Tüm bu verilerden yola çıkarak, sürdürülebilir moda dünyasını önümüzdeki günlerde neler beklediğini öngörebilmek mümkün. Öncelikle, moda endüstrisinde rejeneratif tarım uygulamalarının ve aynı zamanda dairesel düşünmeyi destekleyen, yeni geri dönüşüm teknolojilerinin benimsendiğini çok daha sık göreceğiz. Bu trendin ortaya çıkışında, moda endüstrisi kaynaklı CO2 emisyonlarının etkisi büyük. Rejeneratif tarım uygulamalarının şimdiden öncülüğünü üstlenen markalara baktığımızda, karşımıza Patagonia çıkıyor.

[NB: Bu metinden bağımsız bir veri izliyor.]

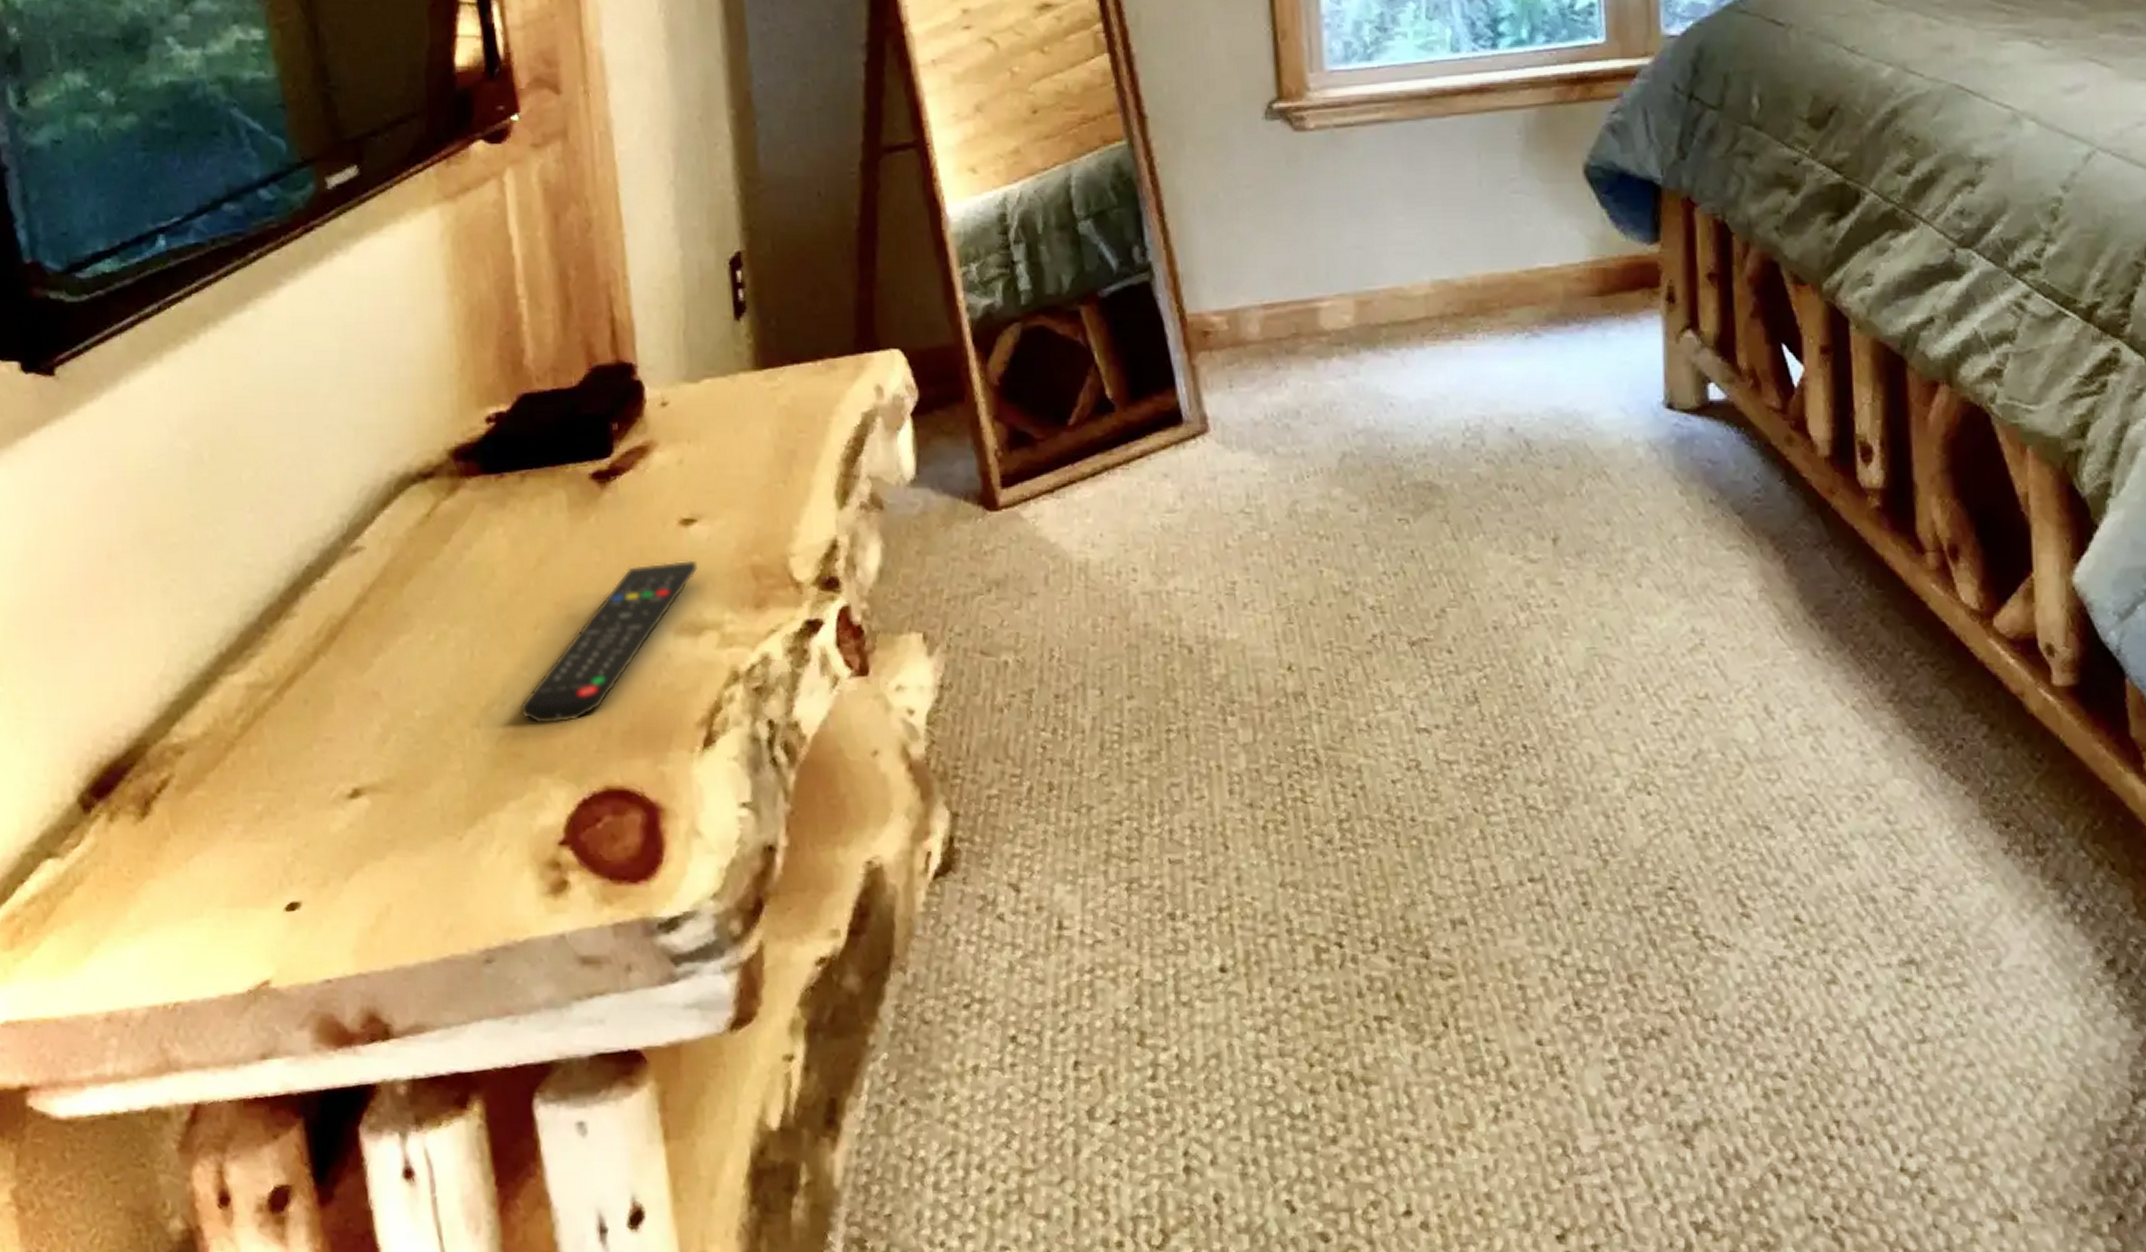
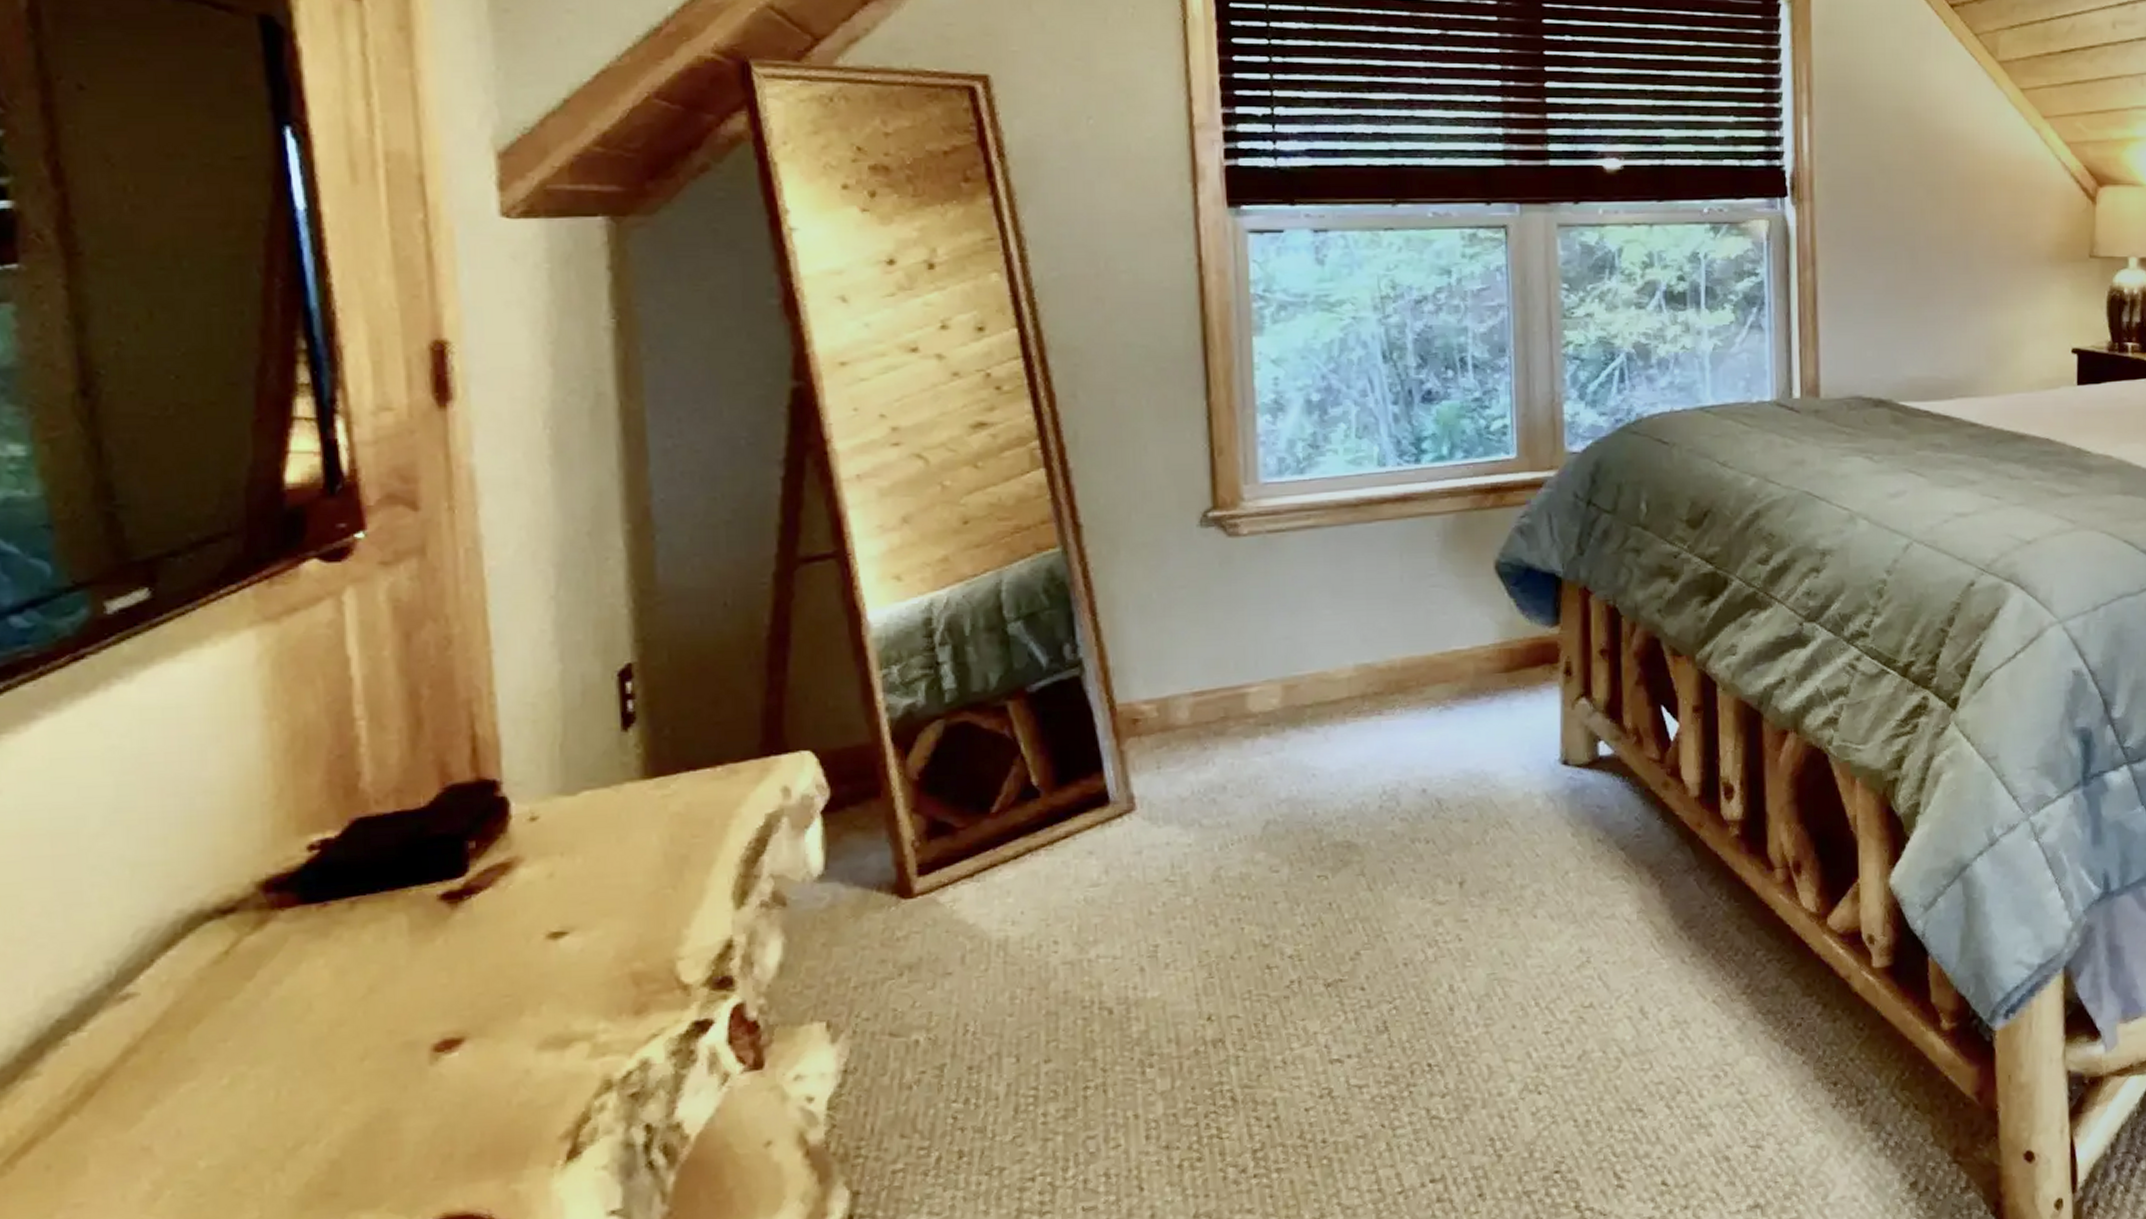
remote control: present [521,560,699,724] -> none [339,973,568,1158]

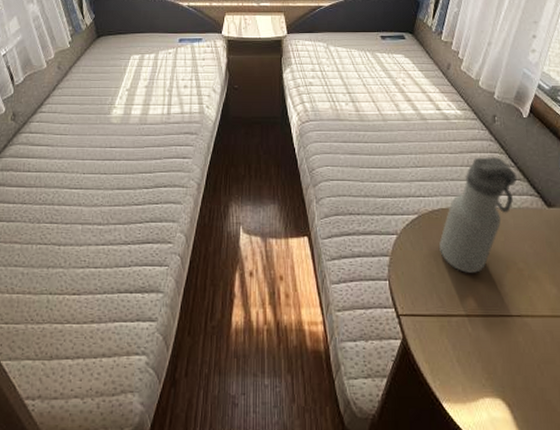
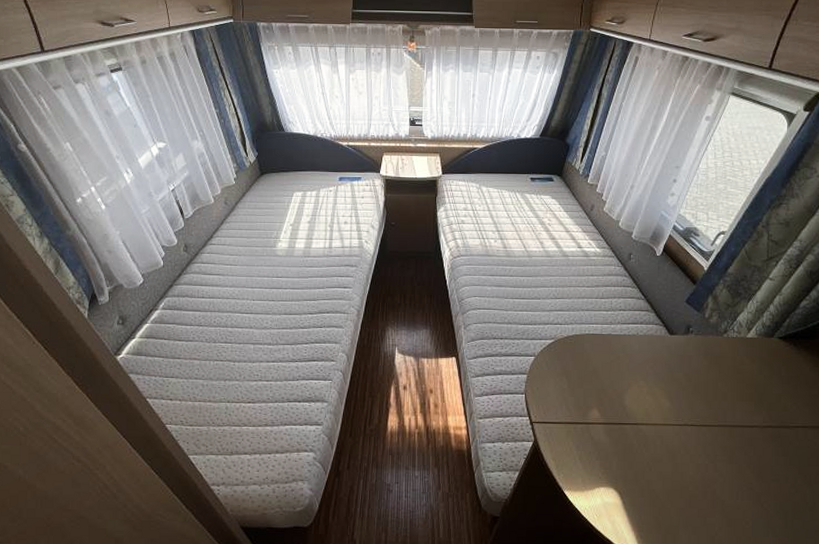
water bottle: present [439,156,518,273] -> none [571,290,646,389]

Ve tabii her zaman adından söz ettiren, ancak pandeminin etkisi ile giderek nişleşen bir pazar, ‘ikinci el kıyafetler’. İkinci el kıyafetlerin giderek yaygınlaşacağını, pazar değerinin 2022 itibariyle 41 milyar dolara ulaşacağını öngören raporlardan anlayabiliyoruz. Denklemin bir tarafında ise, kapsül gardıroplar duruyor. Uzaktan çalışma düzeni, pandemi sürecinin ekonomik getirileri ve aslında yavaş yavaş, profesyonel giyimin, basit ve sade tercihlerle de mümkün olabileceğinin anlaşılması derken, kapsül gardıropa yönelimin artması bekleniyor.

Son olarak, sürdürülebilir moda renkleri ile ilgili yerleşik algı, ilerleyen günlerde sarsıntıya uğrayacak gibi duruyor. Artık sürdürülebilir moda ürünlerini alıştığımız gibi nötr tonlarda ve klasik, zamansız stillerde değil; parlak renk ve tasarımlarda görmeye hazır olmanın zamanı. Sürdürülebilir modanın çağrıştıracağı ifadeler, yakın zamanda “cesur tasarımlar”, “eğlenceli desenler” ve “canlı renkler” olabilir. Bizleri bekleyen bu yeni trendin ortaya çıkışında, şüphesiz ki pandemi kapanmalarıyla birlikte modaya karşı gelişen heyecandan ve enerjiden uzak tavrın etkisini telafi etme arzusu büyük.

Öyleyse soruyoruz: Sürdürülebilir moda dünyasını bekleyen yeniliklere siz hazır mısınız?